Sarà inesperta di economia, sicurezza nazionale e politica estera come e più di Barack Hussein Obama, non viene dalla Harvard law school e dal quartiere fico di Chicago, ma Sarah è una donna tostissima chiamata “Barracuda”, e una regina di bellezza da concorso, che arriva dal mondo ultramericano della piccola città, dalla regione di frontiera dell’Alaska. La governatrice candidata vicepresidente con McCain gioca a basket, è cacciatrice e figlia di un cacciatore di orsi e caribù, ha un marito mezzo eschimese che si barcamena tra il business della pesca in acque infide, un impiego nel settore del petrolio e quattro vittorie nei campionati mondiali di motoslitta. La sua numerosa famiglia è una cellula riproduttiva incessante (la figlia Bristol, dal personaggio del cartoon, è incinta a 17 anni e mette su famiglia): mangia pesce pescato da lui e carne cacciata da lei.

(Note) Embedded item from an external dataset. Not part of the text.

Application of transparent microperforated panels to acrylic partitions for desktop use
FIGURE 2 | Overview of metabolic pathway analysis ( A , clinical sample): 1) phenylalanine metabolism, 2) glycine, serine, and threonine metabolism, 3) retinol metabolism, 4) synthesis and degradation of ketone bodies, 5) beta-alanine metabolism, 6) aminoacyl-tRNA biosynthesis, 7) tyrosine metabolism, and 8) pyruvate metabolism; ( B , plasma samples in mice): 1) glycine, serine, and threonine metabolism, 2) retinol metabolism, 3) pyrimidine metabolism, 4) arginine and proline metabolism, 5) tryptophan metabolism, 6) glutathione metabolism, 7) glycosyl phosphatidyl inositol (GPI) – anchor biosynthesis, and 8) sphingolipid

Sarah, un’immensa e fortunata Michela Vittoria Brambilla e anche qualcosa di più, ha provato con il giornalismo sportivo, poi si è immersa nella politica e antipolitica locale, è passata dal piccolo municipio di Wasilla al governatorato di Juneau dando e vincendo epiche battaglie contro l’establishment repubblicano al potere, capipartito, governatori da lei sfidati e battuti, senatori influenti nel voto di scambio e nel clientelismo legislativo. Ha avuto anche il tempo di finire sotto inchiesta per abuso di potere (una sentenza prevista per il 31 ottobre, 4 giorni prima del voto: wow!). Il livello di popolarità di questa formidabile e surreale commander in chief ha oscillato in Alaska tra il 90 per cento e il 76 per cento. Nello stato conquistato a mani basse da meno di 2 anni ha rapidamente imparato a guidare un esecutivo, la National guard e la politica energetica più insidiosa e complicata d’America, tra gas naturale, oleodotti da costruire e petrolio da estrarre, per lei “tanto e subito e ovunque”, nella elettoralmente temibile crisi del prezzo della benzina.

La sua caratteristica culturale e identitaria è il tradizionalismo più battagliero, ostentato con vivace spontaneità: la sua vita è lo specchio energetico e caotico del familismo valoriale americano under God. Ha un bimbo di pochi mesi con la sindrome di Down, accettato e accudito con dignitosa fierezza, e dovrebbe ricostruire i legami elettorali in difficoltà del candidato presidente repubblicano con la base cristiana e il mainstream ideologico dell’America di mezzo, e del selvaggio West. Soprattutto ora che sta per diventare nonna grazie alla figlia teenager. Lo scompiglio portato da Sarah e Bristol, con questa rivelazione fatta 3 giorni dopo la candidatura, ha preso il ritmo di una clamorosa sit-com, tra risa, applausi e fischi. Per i liberal, e per le donne militanti della campagna pro Hillary, la gravidanza è una malattia di genere. E la politica si fa quando le funzioni di madre siano espletate. Ma Obama ha dovuto subito ricordare: “Mia madre mi ha fatto quando aveva 18 anni. I discorsi maliziosi sui figli dei candidati, cari amici liberal, sono off limits”.